Concepts

This page explains the vocabulary and the mental model behind kman.

kman is a manager, not a runtime

kman is not another agent runtime. It is an agent manager that sits above existing runtimes (claude-code, copilot-cli, and later codex, gemini, …) and gives them three things they lack as a system:

  1. Named agent profiles — each agent has its own soul prompt, skills, hooks, MCP servers, permissions, and default runtime, addressable by name.
  2. A backend-agnostic CLI — one set of commands, one profile format, regardless of which underlying runtime does the work.
  3. Agent-level isolation — each runtime invocation receives only the files and defaults for the selected agent.

kman never calls an LLM API directly. All inference happens inside the chosen backend.

The core vocabulary

TermMeaning
AgentA named profile living at ~/.kman/agents/<name>/. Its data is a soul prompt, a TOML profile, and per-agent skills, hooks, scripts, and MCP servers.
SoulThe agent's persona / system prompt, stored in soul.md. Plain markdown by default — the whole file is the system prompt. The runtime injects the frontmatter each backend needs (name:, description:) when it materializes the agent.
Profileagent.toml — the runtime defaults (backend, model, permissions, output format, max turns).
Backend / runtimeThe underlying agent runtime that actually runs inference (claude-code, copilot-cli).
AgentContextThe immutable object kman builds before spawning a backend; the single source of truth for a run. See Architecture.
SkillA vendored SKILL.md directory installed into an agent's skills/.

Agent names

Agent names are lowercase kebab-case, matching ^[a-z][a-z0-9-]{0,62}$. Names are case-sensitive in CLI input and on disk. Agent-scoped commands select the target with the global -a, --agent <name> option, which may appear before or after the subcommand.

Why agent-level isolation

Modern runtimes keep growing in capability — more skills, more MCP servers, more hooks, more tools. Piling all of that into a single, general-purpose configuration stops scaling, both for the model and for the human driving it. kman's answer is agent-level isolation: instead of one omniscient assistant, run a small society of narrow, well-tailored agents (orchestrator, developer, researcher, …) and dispatch the right one for the mission.

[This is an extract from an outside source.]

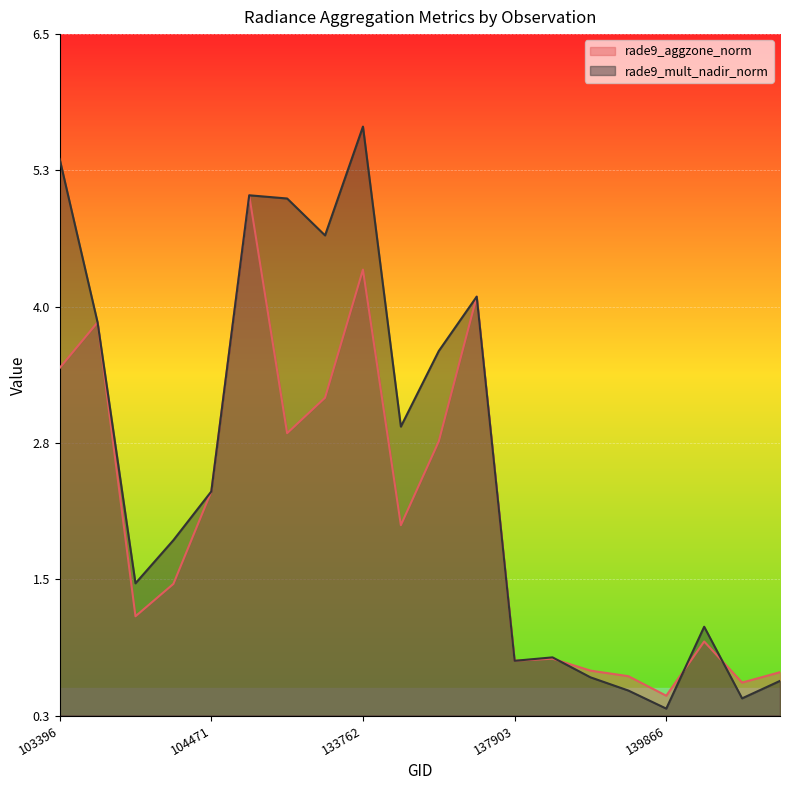

At which label does rade9_aggzone_norm first exceed 2?

103396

Concretely, that buys you:

  • Context isolation, not skill bloat. Each agent only sees its own ~/.kman/agents/<name>/ directory. Skills are not eagerly merged into one giant catalog, so a coder agent doesn't pay tokens for a researcher's web-scraping skills.
  • Focus by construction. An agent is a single soul prompt plus a curated set of skills/tools. The narrow surface area biases the model toward what it's good at.
  • Blast-radius isolation. Permissions, MCP servers, and hooks are scoped per agent, not global. A researcher that browses the open web doesn't share credentials or write-access with a release-bot that can push tags.
  • Backend-agnostic, profile-portable. The same named agent profile runs on claude-code and copilot-cli; switching backends doesn't mean re-curating skills, hooks, and prompts.
  • Reproducible and shareable. Every agent is plain data in a directory, so it is versionable, diffable, and shareable like a linter config.
  • Composable instead of monolithic. v1 keeps cross-agent composition simple — shell pipes and the kman MCP server — but the isolation boundary is the same one future multi-agent flows will build on.

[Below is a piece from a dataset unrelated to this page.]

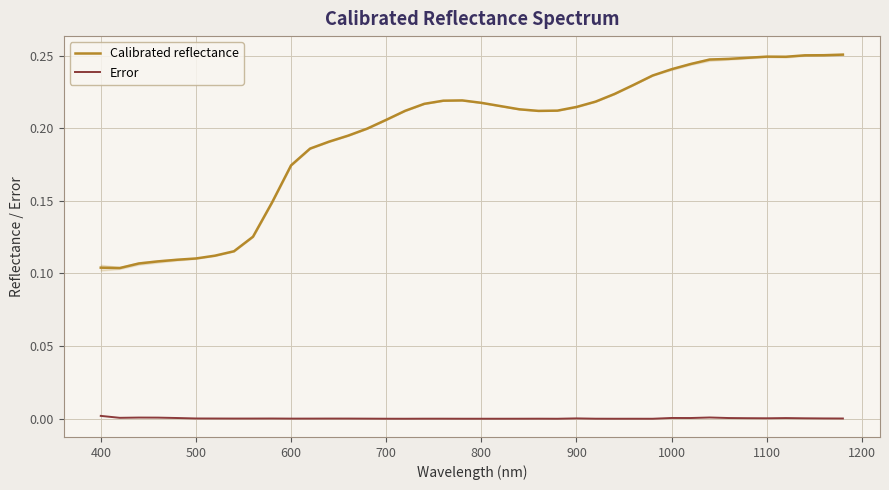

True or false: Calibrated reflectance and Error intersect in this chart.

False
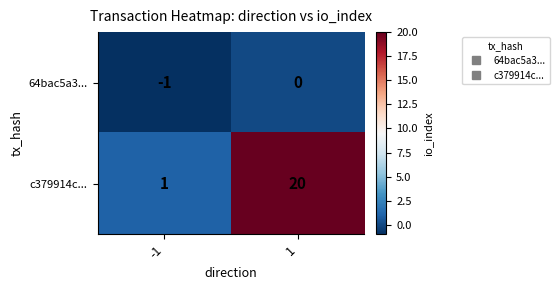

True or false: 64bac5a3... has a value of 0 at 1.

True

In short: don't build one giant agent that knows everything. Build many small agents that each know one thing well, and let kman dispatch them.

v1 scope and non-goals

kman v1 ships only the CLI. To keep the surface honest, several things are intentionally out of scope for v1:

  • No own LLM runtime. All inference happens inside the chosen backend.
  • No workflow DSL. Multi-agent composition is shell pipes plus the MCP server (see Multi-Agent Dispatch) — there is no kman flow command or YAML pipeline.
  • No session management. v1 relies entirely on each backend's native session storage and resume. kman does not capture, normalize, index, or search sessions.
  • No project-local profiles. All agents live under ~/.kman/; there is no .kman/ inside repositories.
  • No skill template system. New agents start with an empty skills directory.
  • No shell / HTTP custom tools. v1 only wires MCP tools through mcp.json.
  • No Codex / Gemini support yet. v1 implements claude-code and copilot-cli first.
  • No compiled binary distribution yet. v1 ships as an npm package consumed via Bun/npm. Native binaries and OS packaging are future work.

What does ship in v1 beyond the basics: kman mcp (cross-agent dispatch), kman config (roster-wide defaults), and a baseline kman doctor.

Status

BackendStatusNotes
claude-code✅ supportedrequires claude on PATH (or KMAN_CLAUDE_BIN)
copilot-cli✅ supportedrequires copilot on PATH (or KMAN_COPILOT_BIN)
codex / geminifuturenot implemented

kman is pre-1.0. The layout and flag surface may still change.